Voice AI Architecture Guide: Modular vs End-to-End Architectures
The Sandwich architecture composes three distinct components (speech-to-text, text-based agent, text-to-speech) balancing performance, controllability, and modern model capabilities. Speech-to-speech uses multimodal models processing audio input and generating audio output natively without intermediate text representation. Trade-offs include latency (300-500ms for Sandwich vs potential sub-200ms for speech-to-speech), customization (high modularity vs limited provider choice), and cost (pay-per-component vs bundled pricing).
Vapi's strength: Plug in preferred STT, LLM, and TTS providers and control every part of the request-response cycle through modular Sandwich architecture.
Sandwich Architecture Explained
Three-Layer Composition
Layer 1 - Speech-to-Text (STT):
- Input: User's spoken audio
- Process: Convert audio waveform to text transcription
- Output: Transcribed text string
- Providers: Deepgram, AssemblyAI, OpenAI Whisper, Google STT
- Latency: 200-600ms depending on provider
Layer 2 - Language Model (LLM):
- Input: Transcribed text from STT layer
- Process: Understand intent, maintain context, generate response
- Output: Text response
- Providers: OpenAI GPT-4/GPT-3.5, Anthropic Claude, Google Gemini
- Latency: 200-800ms depending on model and prompt
Layer 3 - Text-to-Speech (TTS):
- Input: LLM's text response
- Process: Synthesize natural-sounding speech audio
- Output: Audio waveform
- Providers: ElevenLabs, PlayHT, OpenAI TTS, Amazon Polly
- Latency: 150-400ms depending on voice
Why "Sandwich"?
The language model is "sandwiched" between two modality conversion layers (audio→text, text→audio). This separates conversational logic from speech processing.

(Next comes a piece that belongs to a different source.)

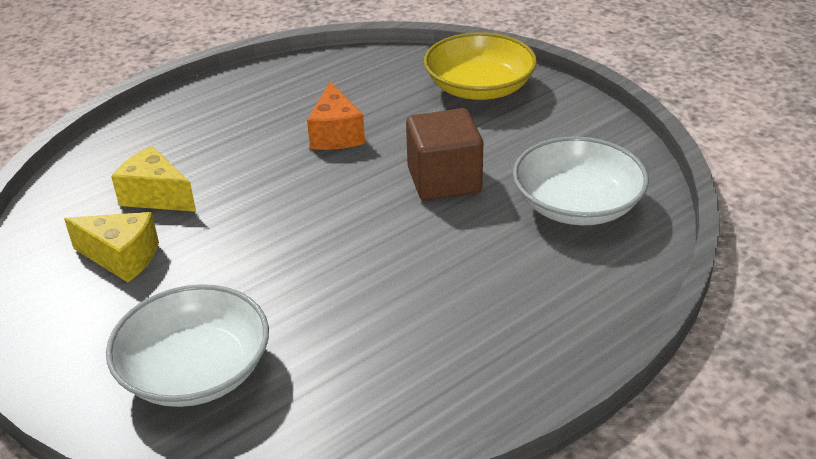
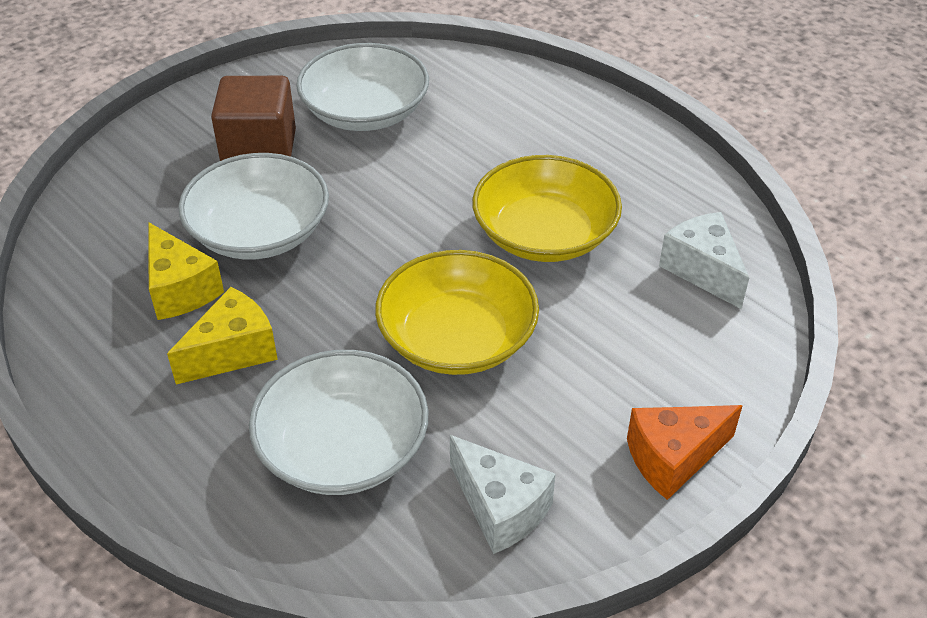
white bowl: 2 -> 3
white cheese: 0 -> 2
yellow bowl: 1 -> 2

Sequential vs Streaming Processing
Sequential (slow):
- Wait for user to finish speaking completely
- Wait for complete STT transcription
- Wait for complete LLM response generation
- Wait for complete TTS synthesis
- Play audio Total: 300ms + 500ms + 300ms = 1100ms
Streaming (fast):
- STT streams partial transcription as user speaks
- LLM begins generating from partial transcript
- TTS synthesizes first tokens while LLM continues
- Audio plays immediately Total: 500-700ms through overlap
Vapi implementation: Streams between every layer achieving 500-700ms voice-to-voice latency.